Текстовый фрагмент
:::

Однако в условиях царизма и нарождающегося капиталистического производства подобное «восстановление предмета» могло оставаться только негативным. Соответствующие предметы были видимы и слышимы, но неосознаваемы. Зритель и слушатель мог получать от них не столько удовольствие, сколько некий неартикулируемый интерес и тревогу, своего рода нерефлексивное ощущение катастрофического будущего.
Положение авангардного произведения искусства и кубофутуристической поэзии в этой перспективе можно сравнить с описанной М. Фуко паноптической моделью, когда произведение искусства, делая видимым все вокруг себя, само остается невидимым. Этой новой форме содержания соответствовала, хотя и непрямо, форма выражения в виде активно развивавшегося в те же годы формализма и структурного анализа.

:::

Текст, извлечённый из страниц
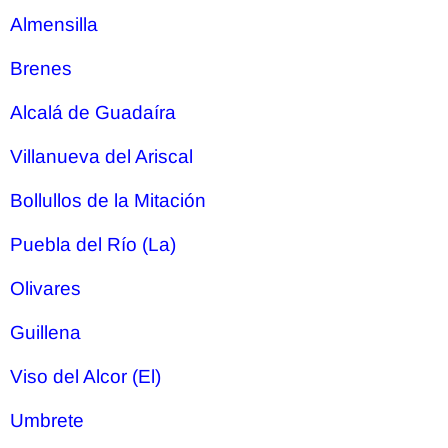
Almensilla
Brenes
Alcalá de Guadaíra
Villanueva del Ariscal
Bollullos de la Mitación
Puebla del Río (La)
Olivares
Guillena
Viso del Alcor (El)
Umbrete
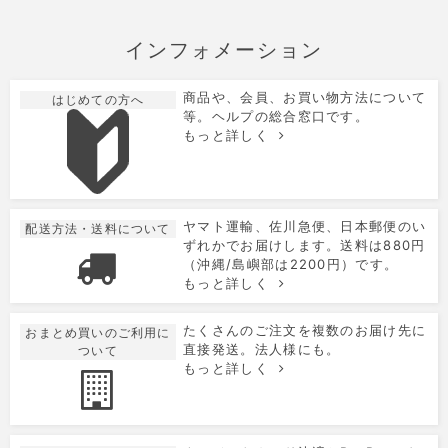
インフォメーション
商品や、会員、お買い物方法について
はじめての方へ
等。ヘルプの総合窓口です。
もっと詳しく
ヤマト運輸、佐川急便、日本郵便のい
配送方法・送料について
ずれかでお届けします。送料は880円
（沖縄/島嶼部は2200円）です。
もっと詳しく
たくさんのご注文を複数のお届け先に
おまとめ買いのご利用に
直接発送。法人様にも。
ついて
もっと詳しく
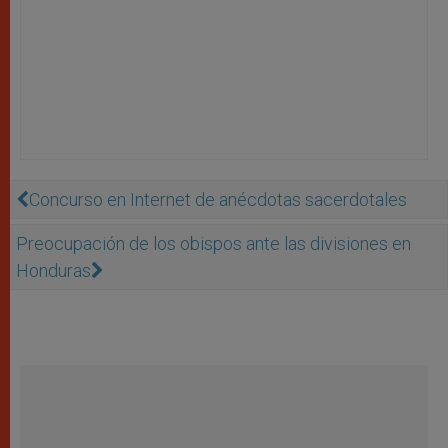
Concurso en Internet de anécdotas sacerdotales
Preocupación de los obispos ante las divisiones en
Honduras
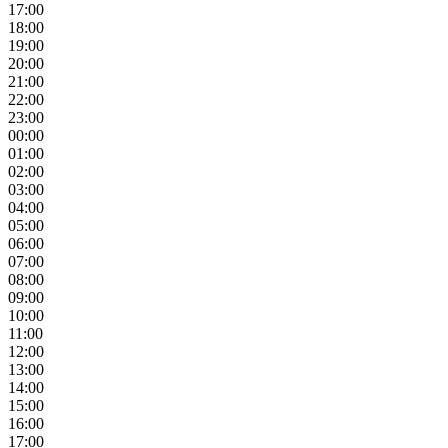
17:00
18:00
19:00
20:00
21:00
22:00
23:00
00:00
01:00
02:00
03:00
04:00
05:00
06:00
07:00
08:00
09:00
10:00
11:00
12:00
13:00
14:00
15:00
16:00
17:00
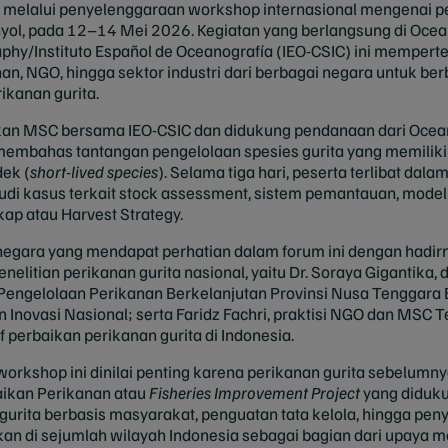
al melalui penyelenggaraan workshop internasional mengenai p
nyol, pada 12–14 Mei 2026. Kegiatan yang berlangsung di Ocea
aphy/Instituto Español de Oceanografía (IEO-CSIC) ini mempert
an, NGO, hingga sektor industri dari berbagai negara untuk be
ikanan gurita.
an MSC bersama IEO-CSIC dan didukung pendanaan dari Ocean
embahas tantangan pengelolaan spesies gurita yang memiliki k
ek (
short-lived species
). Selama tiga hari, peserta terlibat dala
udi kasus terkait stock assessment, sistem pemantauan, model 
p atau Harvest Strategy.
negara yang mendapat perhatian dalam forum ini dengan hadirn
nelitian perikanan gurita nasional, yaitu Dr. Soraya Gigantika
Pengelolaan Perikanan Berkelanjutan Provinsi Nusa Tenggara Ba
 Inovasi Nasional; serta Faridz Fachri, praktisi NGO dan MSC T
if perbaikan perikanan gurita di Indonesia.
workshop ini dinilai penting karena perikanan gurita sebelumny
aikan Perikanan atau
Fisheries Improvement Project
yang diduku
n gurita berbasis masyarakat, penguatan tata kelola, hingga p
nkan di sejumlah wilayah Indonesia sebagai bagian dari upaya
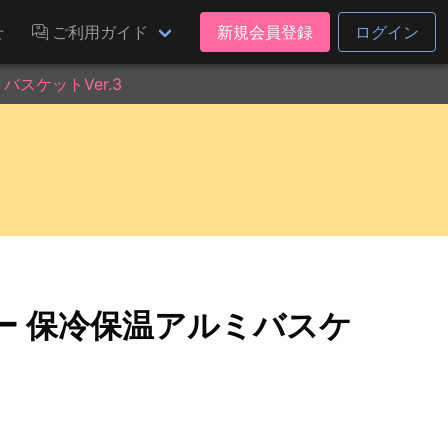
せ
ご利用ガイド
新規会員登録
ログイン
スケットVer.3
ー 保冷保温アルミバスケ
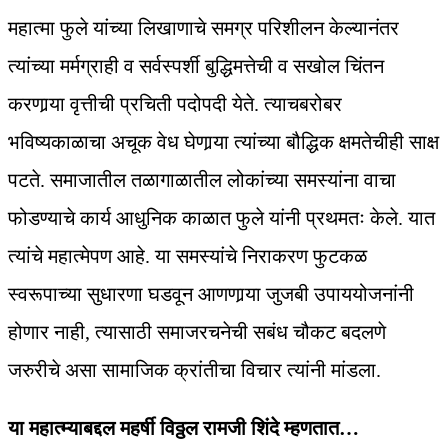
महात्मा फुले यांच्या लिखाणाचे समग्र परिशीलन केल्यानंतर
त्यांच्या मर्मग्राही व सर्वस्पर्शी बुद्धिमत्तेची व सखोल चिंतन
करणार्‍या वृत्तीची प्रचिती पदोपदी येते. त्याचबरोबर
भविष्यकाळाचा अचूक वेध घेणार्‍या त्यांच्या बौद्धिक क्षमतेचीही साक्ष
पटते. समाजातील तळागाळातील लोकांच्या समस्यांना वाचा
फोडण्याचे कार्य आधुनिक काळात फुले यांनी प्रथमतः केले. यात
त्यांचे महात्मेपण आहे. या समस्यांचे निराकरण फुटकळ
स्वरूपाच्या सुधारणा घडवून आणणार्‍या जुजबी उपाययोजनांनी
होणार नाही, त्यासाठी समाजरचनेची सबंध चौकट बदलणे
जरुरीचे असा सामाजिक क्रांतीचा विचार त्यांनी मांडला.
या महात्म्याबद्दल महर्षी विठ्ठल रामजी शिंदे म्हणतात…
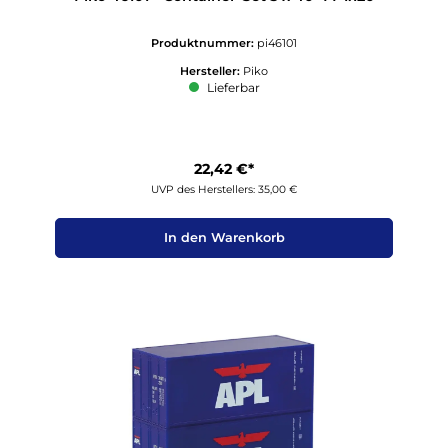
Produktnummer:
pi46101
Hersteller:
Piko
Lieferbar
22,42 €*
UVP des Herstellers: 35,00 €
In den Warenkorb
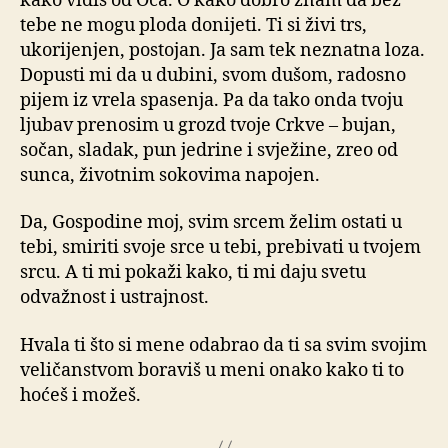
kako vidiš od Oca. O kako dobro znam da bez
tebe ne mogu ploda donijeti. Ti si živi trs,
ukorijenjen, postojan. Ja sam tek neznatna loza.
Dopusti mi da u dubini, svom dušom, radosno
pijem iz vrela spasenja. Pa da tako onda tvoju
ljubav prenosim u grozd tvoje Crkve – bujan,
sočan, sladak, pun jedrine i svježine, zreo od
sunca, životnim sokovima napojen.
Da, Gospodine moj, svim srcem želim ostati u
tebi, smiriti svoje srce u tebi, prebivati u tvojem
srcu. A ti mi pokaži kako, ti mi daju svetu
odvažnost i ustrajnost.
Hvala ti što si mene odabrao da ti sa svim svojim
veličanstvom boraviš u meni onako kako ti to
hoćeš i možeš.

:::

Вопросы
1) Ответьте на вопросы по фрагменту об авангардном искусстве.
(a) Каким могло оставаться «восстановление предмета» в условиях царизма и нарождающегося капиталистического производства?
(b) С какой моделью, описанной М. Фуко, сравнивается положение авангардного произведения искусства?
(c) Что соответствовало новой форме содержания в качестве формы выражения?
2) Напишите продолжение фрагмента об авангардном искусстве и кубофутуристической поэзии, начиная сразу после его последнего предложения.
Записи представляют собой отдельный материал.

Ответы по пунктам
1)
(a) Только негативным.
(b) С паноптической моделью.
(c) Активно развивавшиеся в те же годы формализм и структурный анализ.

2)
Парадокс состоит в том, что содержания этих двух планов не совпадают, хотя и представляют собой один и тот же вещеобразный квазинатуральный предмет – само произведение авангардного искусства. Только в одном случае он являлся утраченным объектом, в другом – обнаженным приемом. Другими словами, художник-авангардист представлял в своем произведении утрату вещи, а теоретик-формалист – новую вещественность знака, соотносящуюся только с другими знаками и не имеющую якобы никакого смыслового генезиса.
Опыты Кандинского и особенно Малевича в свете вышесказанного можно интерпретировать как парадоксальную и даже противоречивую попытку сделать видимой саму предметную утрату. Но, как мы уже сказали, беспредметная и супрематическая живопись претендовала здесь и на что-то большее, чем только ее обнаружение, ведь пресловутый «Черный квадрат» как символ этой утраты сам представляет собой некий предмет par excellence, заменяющий вещи реального мира. В этом качестве он имеет и собственную логику – живописную, композиционную, ритмическую, свето-цветовую, чувственно-психическую. Эти новые вещи предъявляют себя не то чтобы неощутимыми и незримыми, невидимыми, но, по крайней мере, неочевидными. Однако с их помощью появляется возможность видеть так называемый реальный мир с его потерявшими смысл вещами – развеществленный мир бурно развивающегося промышленного капитализма начала XX в.[375]
373
См.: [Платонов, 1998, с. 86].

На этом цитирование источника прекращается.